- _Instruction a_:
Reproduce the blog post on whether Simon Peter of Rome was Simon Magus word for word, in full.

Saturday, May 30, 2015

Was Simon Peter of Rome really Simon Magus?

[Update February 2023: This theory is one I no longer support]

This is a follow up to my post where I discredit the Peter being n Rome tradition.

There is an hypothesis out there that Simon Magus's travel to Rome got confused with Peter, and he's the real founder of the Catholic Church via influencing men like Valentinius.  This theory is sometimes presented by people who still think Peter went to Rome.

The traditions of Peter's time in Rome connects him to Simon, the references to him arriving in 42 AD say he came there to oppose Simon Magus.  Some sources contradict the idea of Peter coming twice and list him as ruling Rome for 25 years, from 42-67.  Later apocryphal literature has Peter and Simon battling in Rome during the time of Nero.  It is curious that Peter's death is traditionally dated to 67 AD while the brief Persecution of Christians in Rome under Nero was in 64, right after the fire.

Jerome is the oldest source for Peter coming to Rome to oppose Simon, he's a post Constantine source.  Justin is the oldest source on Simon Magus coming to Rome and doesn't mention Peter opposing him there.  Justin is older then any chief source on Peter coming to Rome at all.

One of the over looked implications of what Simon Magus tried to do in Acts 8 was to buy the office of Apostle.  When that failed perhaps he sought to make himself a false Apostle.

Josephus in Antiquities of The Jews Book 20 Chapter 7 discuses another Magus named Simon, who is linked to Antionus Felix and his marriage to Herod Agrippa II's sister Drusilla.  This Simon appears to be a Cypriot Jew rather then a Samaritan however.

- _Records provided_:
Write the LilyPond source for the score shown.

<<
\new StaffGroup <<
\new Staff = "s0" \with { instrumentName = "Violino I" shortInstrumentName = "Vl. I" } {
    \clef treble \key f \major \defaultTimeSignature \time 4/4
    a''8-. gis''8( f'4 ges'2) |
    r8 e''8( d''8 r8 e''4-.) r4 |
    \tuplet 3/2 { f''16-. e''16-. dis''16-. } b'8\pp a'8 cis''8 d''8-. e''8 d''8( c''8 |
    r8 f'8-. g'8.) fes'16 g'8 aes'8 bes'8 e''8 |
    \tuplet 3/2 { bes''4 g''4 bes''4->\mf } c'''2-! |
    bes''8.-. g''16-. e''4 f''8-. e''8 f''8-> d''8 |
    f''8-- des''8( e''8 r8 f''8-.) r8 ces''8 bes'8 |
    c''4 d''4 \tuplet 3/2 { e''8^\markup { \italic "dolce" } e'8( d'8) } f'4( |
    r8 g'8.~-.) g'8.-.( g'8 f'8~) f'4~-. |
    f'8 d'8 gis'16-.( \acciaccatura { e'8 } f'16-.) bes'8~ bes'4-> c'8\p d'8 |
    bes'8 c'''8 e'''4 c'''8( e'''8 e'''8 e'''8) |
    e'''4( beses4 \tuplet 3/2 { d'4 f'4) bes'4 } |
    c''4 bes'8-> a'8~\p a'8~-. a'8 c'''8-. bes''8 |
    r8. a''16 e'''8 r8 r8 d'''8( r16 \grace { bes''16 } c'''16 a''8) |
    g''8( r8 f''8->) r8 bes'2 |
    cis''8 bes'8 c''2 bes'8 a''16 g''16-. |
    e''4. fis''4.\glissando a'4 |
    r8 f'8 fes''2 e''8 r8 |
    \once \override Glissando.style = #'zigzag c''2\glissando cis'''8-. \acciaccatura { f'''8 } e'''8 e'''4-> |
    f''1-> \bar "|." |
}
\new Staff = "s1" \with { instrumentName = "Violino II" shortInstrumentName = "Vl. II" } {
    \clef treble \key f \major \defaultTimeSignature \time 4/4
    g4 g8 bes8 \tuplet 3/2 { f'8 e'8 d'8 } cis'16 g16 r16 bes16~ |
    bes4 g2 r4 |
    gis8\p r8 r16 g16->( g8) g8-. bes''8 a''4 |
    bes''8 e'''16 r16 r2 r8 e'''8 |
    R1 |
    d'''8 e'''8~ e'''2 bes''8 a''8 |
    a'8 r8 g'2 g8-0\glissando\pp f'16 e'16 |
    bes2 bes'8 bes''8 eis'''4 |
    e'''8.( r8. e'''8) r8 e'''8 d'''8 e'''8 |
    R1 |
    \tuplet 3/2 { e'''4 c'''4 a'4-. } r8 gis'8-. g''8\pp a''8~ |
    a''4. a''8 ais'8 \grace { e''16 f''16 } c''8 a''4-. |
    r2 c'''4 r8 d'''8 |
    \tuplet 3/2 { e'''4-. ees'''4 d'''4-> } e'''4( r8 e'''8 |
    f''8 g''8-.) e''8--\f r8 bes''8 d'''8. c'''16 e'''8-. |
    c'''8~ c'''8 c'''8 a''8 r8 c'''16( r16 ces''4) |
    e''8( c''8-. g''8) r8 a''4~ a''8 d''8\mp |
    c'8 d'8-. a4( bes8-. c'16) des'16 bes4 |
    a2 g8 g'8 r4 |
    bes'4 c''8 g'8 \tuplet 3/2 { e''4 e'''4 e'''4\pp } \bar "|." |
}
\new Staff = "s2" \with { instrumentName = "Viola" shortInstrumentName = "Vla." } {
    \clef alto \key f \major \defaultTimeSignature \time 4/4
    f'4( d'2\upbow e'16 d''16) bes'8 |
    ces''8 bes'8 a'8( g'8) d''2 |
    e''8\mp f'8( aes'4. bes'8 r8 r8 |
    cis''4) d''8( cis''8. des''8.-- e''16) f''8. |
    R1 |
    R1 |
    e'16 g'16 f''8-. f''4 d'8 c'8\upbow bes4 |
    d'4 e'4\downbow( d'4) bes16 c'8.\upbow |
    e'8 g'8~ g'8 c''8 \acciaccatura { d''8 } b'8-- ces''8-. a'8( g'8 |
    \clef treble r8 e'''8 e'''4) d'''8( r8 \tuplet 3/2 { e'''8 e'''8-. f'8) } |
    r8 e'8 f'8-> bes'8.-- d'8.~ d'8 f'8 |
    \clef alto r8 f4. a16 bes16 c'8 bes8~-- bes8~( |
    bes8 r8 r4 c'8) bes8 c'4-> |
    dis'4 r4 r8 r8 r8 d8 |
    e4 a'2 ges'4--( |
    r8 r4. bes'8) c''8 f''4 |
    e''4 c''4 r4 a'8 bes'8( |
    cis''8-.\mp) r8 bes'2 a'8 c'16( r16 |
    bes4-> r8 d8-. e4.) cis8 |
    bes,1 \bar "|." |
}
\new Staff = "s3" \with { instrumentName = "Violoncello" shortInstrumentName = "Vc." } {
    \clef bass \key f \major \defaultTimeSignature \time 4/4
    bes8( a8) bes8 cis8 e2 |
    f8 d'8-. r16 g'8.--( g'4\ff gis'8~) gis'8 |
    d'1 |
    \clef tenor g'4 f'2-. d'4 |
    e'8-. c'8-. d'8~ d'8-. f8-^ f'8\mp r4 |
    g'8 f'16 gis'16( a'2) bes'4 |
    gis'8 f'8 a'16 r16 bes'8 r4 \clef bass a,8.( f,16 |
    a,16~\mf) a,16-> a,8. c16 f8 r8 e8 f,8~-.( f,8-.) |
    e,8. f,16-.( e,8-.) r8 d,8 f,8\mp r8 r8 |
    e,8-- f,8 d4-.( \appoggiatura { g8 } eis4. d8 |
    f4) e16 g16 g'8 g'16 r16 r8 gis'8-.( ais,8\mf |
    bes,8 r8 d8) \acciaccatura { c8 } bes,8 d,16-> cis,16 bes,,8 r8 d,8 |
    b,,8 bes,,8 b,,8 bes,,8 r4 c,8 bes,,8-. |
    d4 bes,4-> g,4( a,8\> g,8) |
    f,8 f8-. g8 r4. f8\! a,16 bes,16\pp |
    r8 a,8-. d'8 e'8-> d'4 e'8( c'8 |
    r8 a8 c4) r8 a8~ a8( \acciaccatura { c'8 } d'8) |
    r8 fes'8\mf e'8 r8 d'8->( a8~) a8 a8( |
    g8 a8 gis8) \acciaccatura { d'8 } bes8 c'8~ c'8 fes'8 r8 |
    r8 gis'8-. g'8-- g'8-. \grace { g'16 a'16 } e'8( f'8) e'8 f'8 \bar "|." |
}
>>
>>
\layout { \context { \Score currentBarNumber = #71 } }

- _Instruction b_:
Collect every line of the entries that contains the string "time".

- _Reply a_:
Saturday, May 30, 2015

Was Simon Peter of Rome really Simon Magus?

[Update February 2023: This theory is one I no longer support]

This is a follow up to my post where I discredit the Peter being n Rome tradition.

There is an hypothesis out there that Simon Magus's travel to Rome got confused with Peter, and he's the real founder of the Catholic Church via influencing men like Valentinius.  This theory is sometimes presented by people who still think Peter went to Rome.

The traditions of Peter's time in Rome connects him to Simon, the references to him arriving in 42 AD say he came there to oppose Simon Magus.  Some sources contradict the idea of Peter coming twice and list him as ruling Rome for 25 years, from 42-67.  Later apocryphal literature has Peter and Simon battling in Rome during the time of Nero.  It is curious that Peter's death is traditionally dated to 67 AD while the brief Persecution of Christians in Rome under Nero was in 64, right after the fire.

Jerome is the oldest source for Peter coming to Rome to oppose Simon, he's a post Constantine source.  Justin is the oldest source on Simon Magus coming to Rome and doesn't mention Peter opposing him there.  Justin is older then any chief source on Peter coming to Rome at all.

One of the over looked implications of what Simon Magus tried to do in Acts 8 was to buy the office of Apostle.  When that failed perhaps he sought to make himself a false Apostle.

Josephus in Antiquities of The Jews Book 20 Chapter 7 discuses another Magus named Simon, who is linked to Antionus Felix and his marriage to Herod Agrippa II's sister Drusilla.  This Simon appears to be a Cypriot Jew rather then a Samaritan however.

- _Reply b_:
    \clef treble \key f \major \defaultTimeSignature \time 4/4
    \clef treble \key f \major \defaultTimeSignature \time 4/4
    \clef alto \key f \major \defaultTimeSignature \time 4/4
    \clef bass \key f \major \defaultTimeSignature \time 4/4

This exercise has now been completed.